- _EXERCISE OBJECTIVE_: Report each line of the rows below that contains the string "camera", copying every such line in full.

(Collected data)
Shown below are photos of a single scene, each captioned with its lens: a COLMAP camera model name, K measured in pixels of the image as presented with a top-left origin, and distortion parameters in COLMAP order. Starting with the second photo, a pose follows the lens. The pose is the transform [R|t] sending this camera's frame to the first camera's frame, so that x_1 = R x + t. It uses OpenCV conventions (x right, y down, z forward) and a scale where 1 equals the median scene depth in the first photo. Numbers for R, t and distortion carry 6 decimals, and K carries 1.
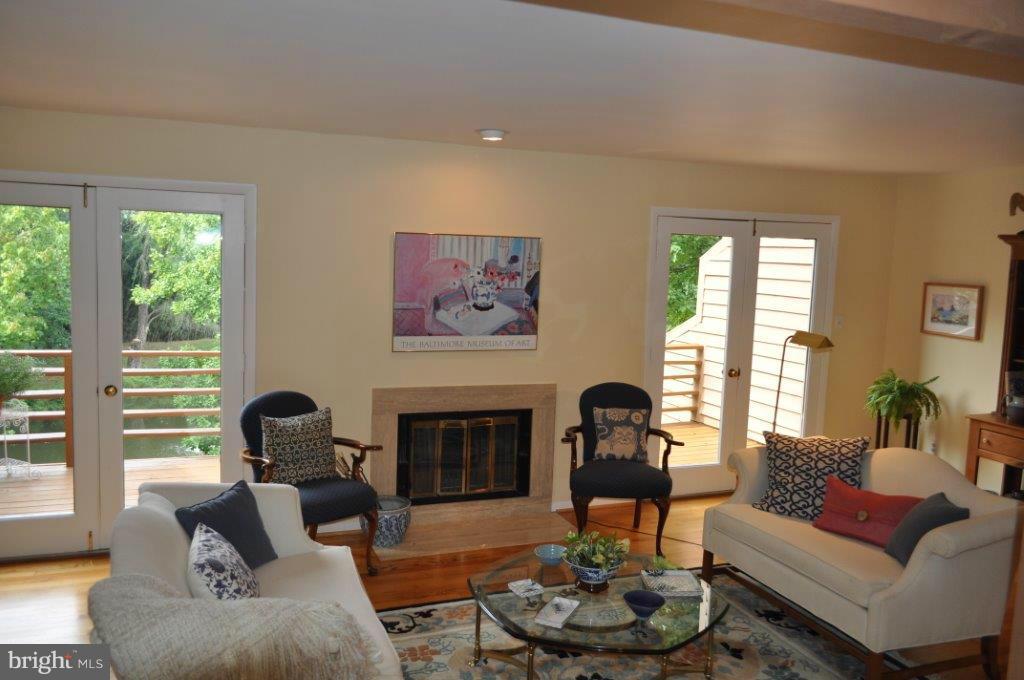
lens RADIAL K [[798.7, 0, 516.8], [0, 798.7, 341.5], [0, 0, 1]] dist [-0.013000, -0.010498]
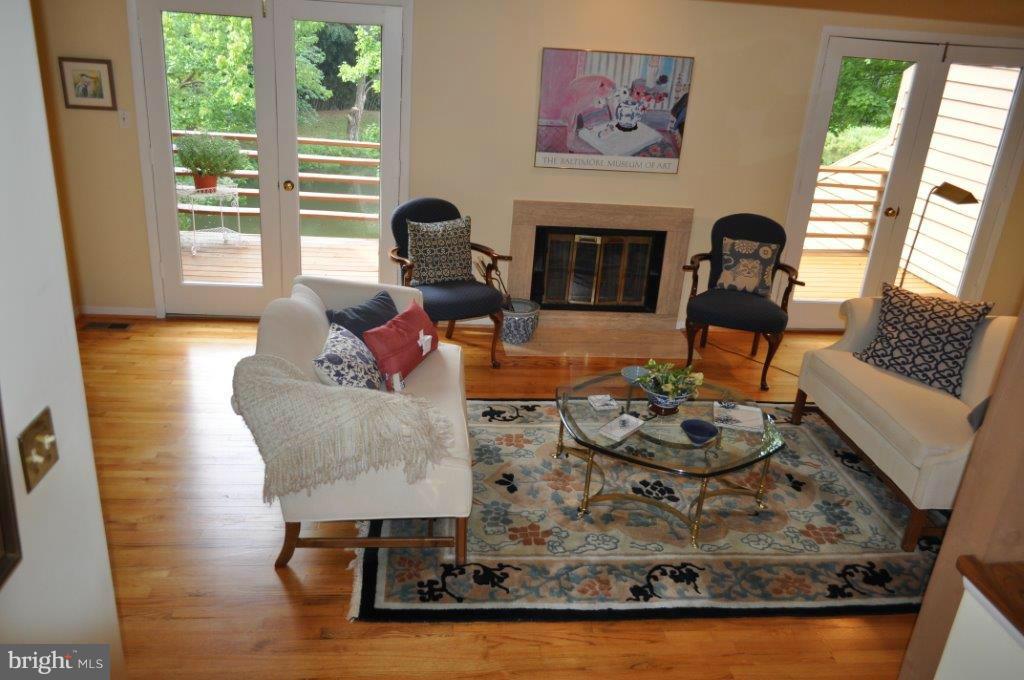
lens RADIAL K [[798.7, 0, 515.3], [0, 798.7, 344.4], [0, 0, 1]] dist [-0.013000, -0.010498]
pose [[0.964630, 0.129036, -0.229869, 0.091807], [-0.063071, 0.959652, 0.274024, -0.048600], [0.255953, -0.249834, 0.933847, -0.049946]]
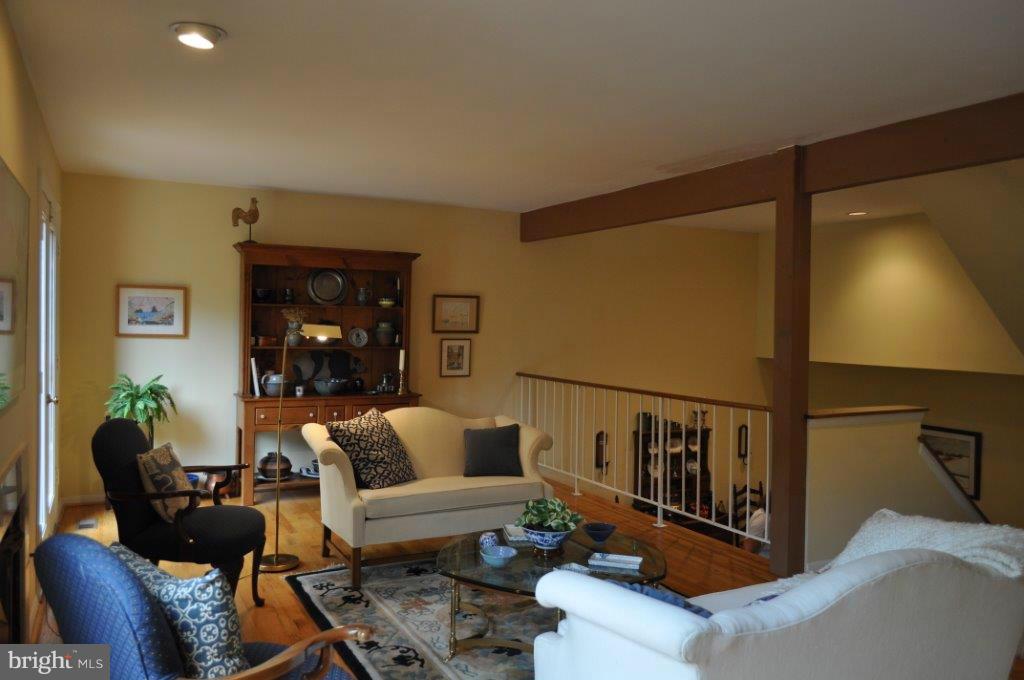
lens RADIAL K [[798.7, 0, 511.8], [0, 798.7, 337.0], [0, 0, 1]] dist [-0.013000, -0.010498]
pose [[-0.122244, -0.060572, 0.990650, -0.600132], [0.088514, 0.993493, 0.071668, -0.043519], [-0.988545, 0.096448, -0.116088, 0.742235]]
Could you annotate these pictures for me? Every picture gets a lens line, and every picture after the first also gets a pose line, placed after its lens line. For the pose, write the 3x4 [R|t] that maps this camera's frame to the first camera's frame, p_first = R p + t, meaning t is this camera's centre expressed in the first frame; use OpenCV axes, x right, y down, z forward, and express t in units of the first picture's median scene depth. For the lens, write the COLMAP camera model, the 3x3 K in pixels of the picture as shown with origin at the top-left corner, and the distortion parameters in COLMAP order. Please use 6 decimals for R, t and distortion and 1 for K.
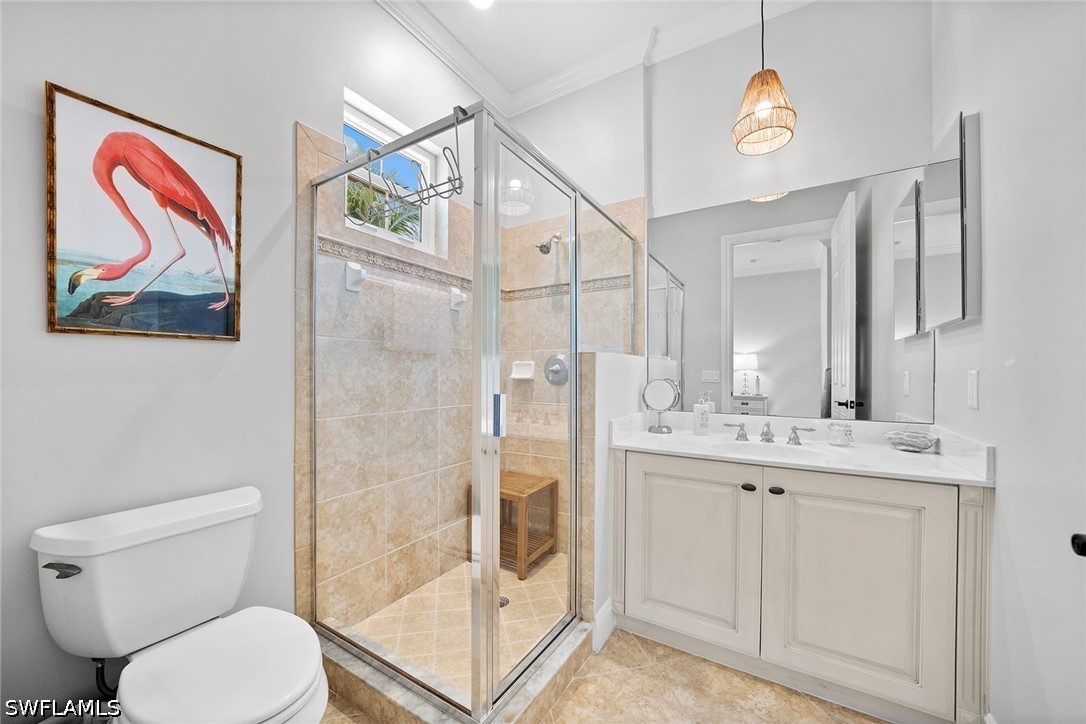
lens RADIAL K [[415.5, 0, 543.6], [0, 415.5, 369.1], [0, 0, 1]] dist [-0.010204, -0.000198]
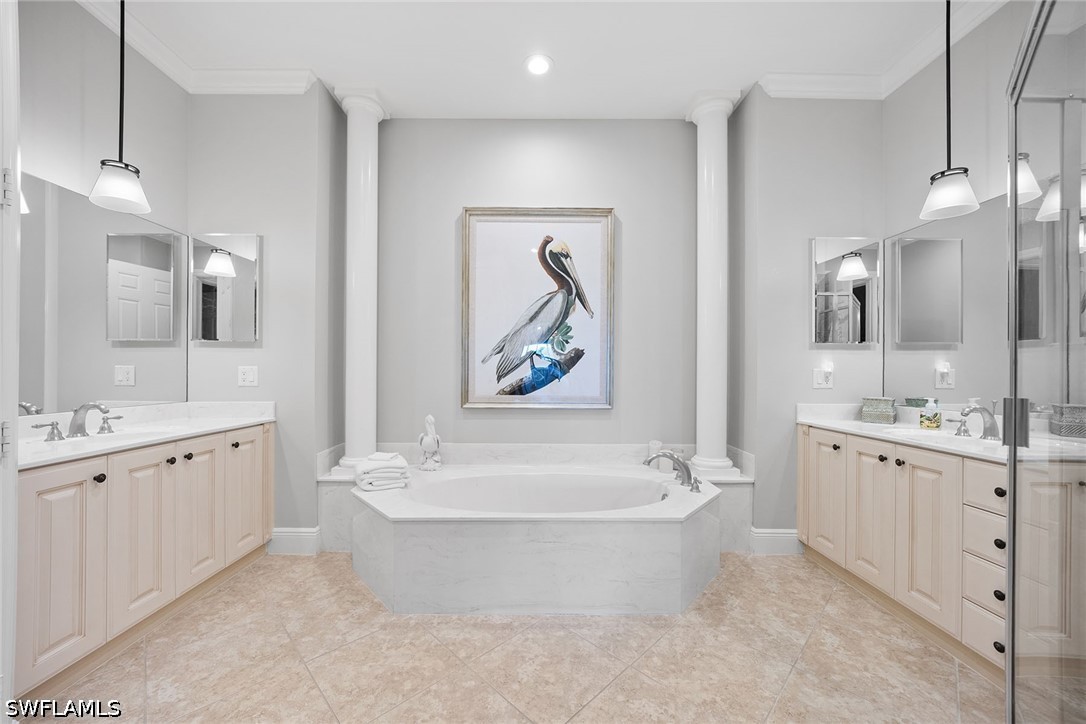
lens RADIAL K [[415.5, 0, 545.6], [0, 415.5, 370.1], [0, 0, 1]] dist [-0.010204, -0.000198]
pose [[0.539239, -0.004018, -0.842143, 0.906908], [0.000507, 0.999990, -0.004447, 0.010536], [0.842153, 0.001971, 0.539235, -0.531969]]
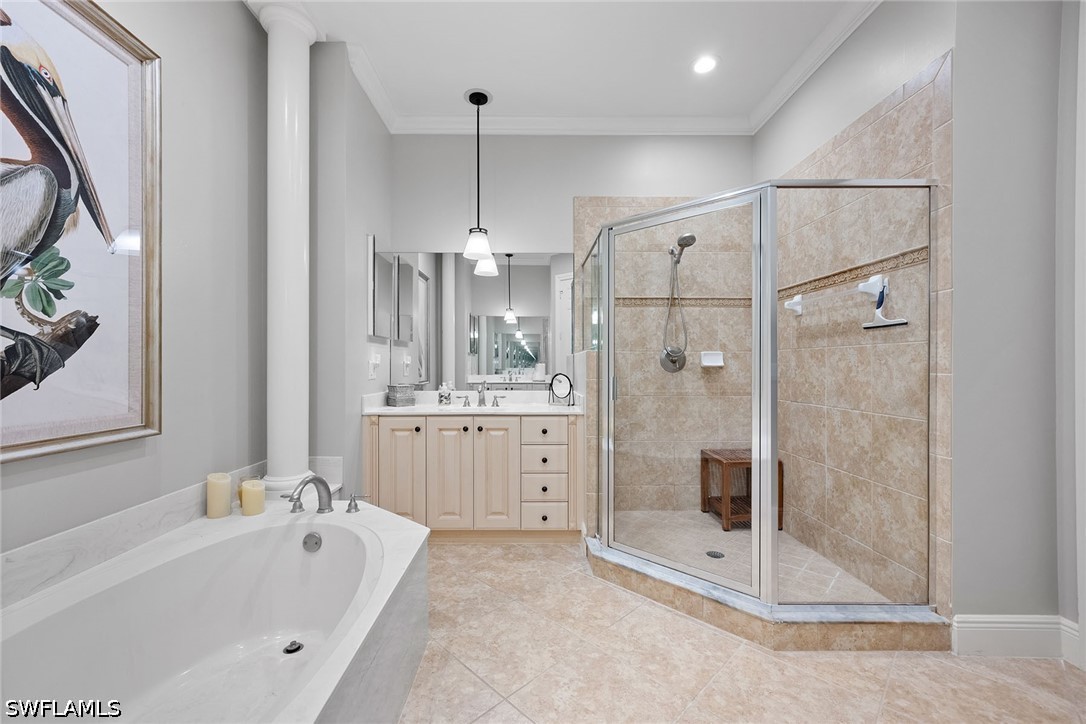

- _YOUR SOLUTION_:
Shown below are photos of a single scene, each captioned with its lens: a COLMAP camera model name, K measured in pixels of the image as presented with a top-left origin, and distortion parameters in COLMAP order. Starting with the second photo, a pose follows the lens. The pose is the transform [R|t] sending this camera's frame to the first camera's frame, so that x_1 = R x + t. It uses OpenCV conventions (x right, y down, z forward) and a scale where 1 equals the median scene depth in the first photo. Numbers for R, t and distortion carry 6 decimals, and K carries 1.
Could you annotate these pictures for me? Every picture gets a lens line, and every picture after the first also gets a pose line, placed after its lens line. For the pose, write the 3x4 [R|t] that maps this camera's frame to the first camera's frame, p_first = R p + t, meaning t is this camera's centre expressed in the first frame; use OpenCV axes, x right, y down, z forward, and express t in units of the first picture's median scene depth. For the lens, write the COLMAP camera model, the 3x3 K in pixels of the picture as shown with origin at the top-left corner, and the distortion parameters in COLMAP order. Please use 6 decimals for R, t and distortion and 1 for K.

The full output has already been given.